O cenário geopolítico complicado também estica a corda. De um lado, a ofensiva do presidente americano Donald Trump para minar a exigência de que as empresas divulguem riscos climáticos e emissões pode abrir brechas para a Shein. De outro, a guerra comercial tarifária entre EUA e a China impacta o custo das “blusinhas” da Shein. 

Mas o episódio mostra como a Europa pode se tornar a “polícia da sustentabilidade do mundo” com suas regras de reporte de impacto climático, gestão de resíduos e proteção de investidores, segundo a Bloomberg.

“Talvez em suas esferas locais as regulamentações estejam sendo retiradas, mas eles ainda são afetados por essas regulamentações que estão acontecendo na Europa e isso afeta como eles agem”, disse Veronika Thieme, diretora associada para a Europa na Carbon Trust, empresa de consultoria ambiental, em entrevista para a agência de notícias.

Em abril, uma auditoria do governo do Reino Unido concluiu que a Shein não cumpre os requisitos da Modern Slavery Act – a lei britânica contra trabalho análogo à escravidão. A empresa afirma ter uma política de “tolerância zero” contra esse tipo de prática, mas não divulga relatórios auditáveis nem permite inspeções independentes em sua cadeia produtiva.

Plano B

A resistência à Shein não é nova. A empresa opera com um modelo ultracompetitivo: estima-se que 6 mil novas “blusinhas” e outras peças sejam adicionadas ao site da marca por dia, com preços muito abaixo da média do mercado. Para viabilizar essa escala, depende de uma rede fragmentada de pequenos fornecedores – muitos deles sem contratos formais ou garantias mínimas de condições de trabalho.
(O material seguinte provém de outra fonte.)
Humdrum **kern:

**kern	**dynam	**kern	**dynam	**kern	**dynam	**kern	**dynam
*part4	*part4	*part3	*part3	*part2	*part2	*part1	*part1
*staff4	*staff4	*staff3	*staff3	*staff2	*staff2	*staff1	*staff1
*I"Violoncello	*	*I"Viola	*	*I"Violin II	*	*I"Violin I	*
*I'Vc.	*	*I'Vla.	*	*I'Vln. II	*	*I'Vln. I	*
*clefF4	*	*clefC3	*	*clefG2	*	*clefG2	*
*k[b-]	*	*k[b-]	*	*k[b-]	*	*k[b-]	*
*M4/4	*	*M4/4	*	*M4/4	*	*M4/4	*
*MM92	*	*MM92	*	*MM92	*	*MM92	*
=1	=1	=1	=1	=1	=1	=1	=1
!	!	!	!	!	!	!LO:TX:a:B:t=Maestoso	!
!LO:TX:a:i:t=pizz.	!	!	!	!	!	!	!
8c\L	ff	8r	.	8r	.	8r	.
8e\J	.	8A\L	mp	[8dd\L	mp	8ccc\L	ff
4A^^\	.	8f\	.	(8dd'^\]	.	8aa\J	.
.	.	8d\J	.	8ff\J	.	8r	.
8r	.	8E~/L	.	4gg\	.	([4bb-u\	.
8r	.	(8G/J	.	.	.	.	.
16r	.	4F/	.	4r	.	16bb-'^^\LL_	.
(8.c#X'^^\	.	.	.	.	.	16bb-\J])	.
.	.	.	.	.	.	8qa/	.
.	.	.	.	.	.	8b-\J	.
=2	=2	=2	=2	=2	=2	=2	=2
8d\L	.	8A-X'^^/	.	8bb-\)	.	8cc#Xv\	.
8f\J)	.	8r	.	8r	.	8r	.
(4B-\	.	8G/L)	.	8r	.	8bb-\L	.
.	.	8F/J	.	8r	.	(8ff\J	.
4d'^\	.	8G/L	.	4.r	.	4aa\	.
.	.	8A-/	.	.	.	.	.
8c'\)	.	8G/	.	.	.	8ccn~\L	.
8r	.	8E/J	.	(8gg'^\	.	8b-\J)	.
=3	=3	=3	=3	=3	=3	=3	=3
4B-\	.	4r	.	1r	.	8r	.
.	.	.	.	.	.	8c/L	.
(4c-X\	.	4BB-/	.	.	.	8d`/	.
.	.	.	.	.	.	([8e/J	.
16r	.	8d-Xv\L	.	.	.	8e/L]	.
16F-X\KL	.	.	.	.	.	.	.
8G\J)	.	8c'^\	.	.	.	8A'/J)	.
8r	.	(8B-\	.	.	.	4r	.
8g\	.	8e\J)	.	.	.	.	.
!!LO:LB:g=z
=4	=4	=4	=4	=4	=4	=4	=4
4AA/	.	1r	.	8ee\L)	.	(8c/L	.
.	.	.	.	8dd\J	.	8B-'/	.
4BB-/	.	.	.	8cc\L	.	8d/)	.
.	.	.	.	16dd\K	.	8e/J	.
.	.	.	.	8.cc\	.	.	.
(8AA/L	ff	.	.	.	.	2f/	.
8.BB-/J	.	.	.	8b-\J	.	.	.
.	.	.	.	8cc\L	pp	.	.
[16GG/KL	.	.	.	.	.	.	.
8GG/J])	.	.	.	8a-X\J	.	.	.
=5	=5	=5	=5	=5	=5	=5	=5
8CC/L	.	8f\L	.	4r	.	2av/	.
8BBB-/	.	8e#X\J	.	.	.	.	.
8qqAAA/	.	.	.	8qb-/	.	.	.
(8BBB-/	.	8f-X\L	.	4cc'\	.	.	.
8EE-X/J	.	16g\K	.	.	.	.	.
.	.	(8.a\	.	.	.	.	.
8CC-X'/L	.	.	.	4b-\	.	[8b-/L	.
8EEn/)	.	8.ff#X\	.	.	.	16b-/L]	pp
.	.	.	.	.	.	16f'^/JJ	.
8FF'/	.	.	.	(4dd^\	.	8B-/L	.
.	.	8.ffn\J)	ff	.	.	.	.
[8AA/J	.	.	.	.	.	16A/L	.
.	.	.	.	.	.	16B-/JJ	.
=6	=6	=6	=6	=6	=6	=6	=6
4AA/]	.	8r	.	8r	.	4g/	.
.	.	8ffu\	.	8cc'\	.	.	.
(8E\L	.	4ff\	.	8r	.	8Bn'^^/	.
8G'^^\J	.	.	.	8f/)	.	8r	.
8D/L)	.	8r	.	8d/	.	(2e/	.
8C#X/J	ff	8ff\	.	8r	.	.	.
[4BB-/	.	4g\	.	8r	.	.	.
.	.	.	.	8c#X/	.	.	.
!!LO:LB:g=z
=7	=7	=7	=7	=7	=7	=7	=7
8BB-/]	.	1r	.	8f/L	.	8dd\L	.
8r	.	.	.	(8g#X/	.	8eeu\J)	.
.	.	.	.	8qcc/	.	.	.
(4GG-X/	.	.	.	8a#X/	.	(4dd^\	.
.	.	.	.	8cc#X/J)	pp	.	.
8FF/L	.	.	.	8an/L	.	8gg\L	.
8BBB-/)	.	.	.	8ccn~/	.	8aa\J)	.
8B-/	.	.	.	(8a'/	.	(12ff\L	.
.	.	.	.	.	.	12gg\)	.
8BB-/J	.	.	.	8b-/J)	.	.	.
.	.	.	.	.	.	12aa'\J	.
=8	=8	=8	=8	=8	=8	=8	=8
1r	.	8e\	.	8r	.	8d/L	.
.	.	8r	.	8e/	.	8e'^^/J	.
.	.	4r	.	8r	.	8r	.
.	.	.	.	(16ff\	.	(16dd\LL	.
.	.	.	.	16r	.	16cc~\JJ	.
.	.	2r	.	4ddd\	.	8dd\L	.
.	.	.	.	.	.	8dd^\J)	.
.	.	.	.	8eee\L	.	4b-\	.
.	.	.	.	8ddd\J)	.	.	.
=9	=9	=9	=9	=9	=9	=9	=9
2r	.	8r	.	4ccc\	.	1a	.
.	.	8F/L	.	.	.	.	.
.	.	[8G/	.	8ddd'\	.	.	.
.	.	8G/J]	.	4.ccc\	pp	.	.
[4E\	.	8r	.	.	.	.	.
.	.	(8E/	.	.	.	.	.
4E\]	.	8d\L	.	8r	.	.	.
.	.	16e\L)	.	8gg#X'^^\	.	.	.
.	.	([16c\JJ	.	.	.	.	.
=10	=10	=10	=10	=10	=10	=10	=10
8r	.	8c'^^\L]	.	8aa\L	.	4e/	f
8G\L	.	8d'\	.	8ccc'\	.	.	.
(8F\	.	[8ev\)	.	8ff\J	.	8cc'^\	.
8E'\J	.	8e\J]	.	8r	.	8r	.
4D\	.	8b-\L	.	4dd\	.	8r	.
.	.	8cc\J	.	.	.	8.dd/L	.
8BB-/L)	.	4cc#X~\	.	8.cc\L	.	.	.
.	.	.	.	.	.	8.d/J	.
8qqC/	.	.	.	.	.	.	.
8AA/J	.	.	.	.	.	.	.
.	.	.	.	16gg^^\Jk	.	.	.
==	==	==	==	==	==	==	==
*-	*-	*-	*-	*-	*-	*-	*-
Reportagens já revelaram jornadas exaustivas em fábricas parceiras na China, com trabalhadores recebendo poucos centavos por peça produzida. Em 2021, uma investigação da ONG suíça Public Eye mostrou que alguns trabalhadores chegavam a fazer turnos de até 75 horas semanais. 

As peças da Shein também são criticadas por sua baixa durabilidade, o que reforça o modelo descartável e agrava o impacto ambiental do consumo de moda. Expressão disso é a busca incessante da marca por novas tendências para viralizar no TikTok, com influenciadora de “fashion hauls” comprando e descartando roupas por likes.

A Shein também enfrenta pressão de investidores institucionais que gostariam de ver a empresa se comprometer com práticas sustentáveis mais sólidas, o que abriria portas para fundos de investimento e reduziria riscos regulatórios no longo prazo. Alguns fundos europeus e americanos sinalizaram que não pretendem participar do IPO, seja onde for, caso ele avance sem mudanças estruturais.

Outras marcas de fast fashion, como Temu e AliExpress, também são  alvo de pressão regulatória semelhante. A tendência indica que uma má reputação não é só questão de marketing: é dinheiro que deixa de entrar no caixa de empresas com aspirações globais.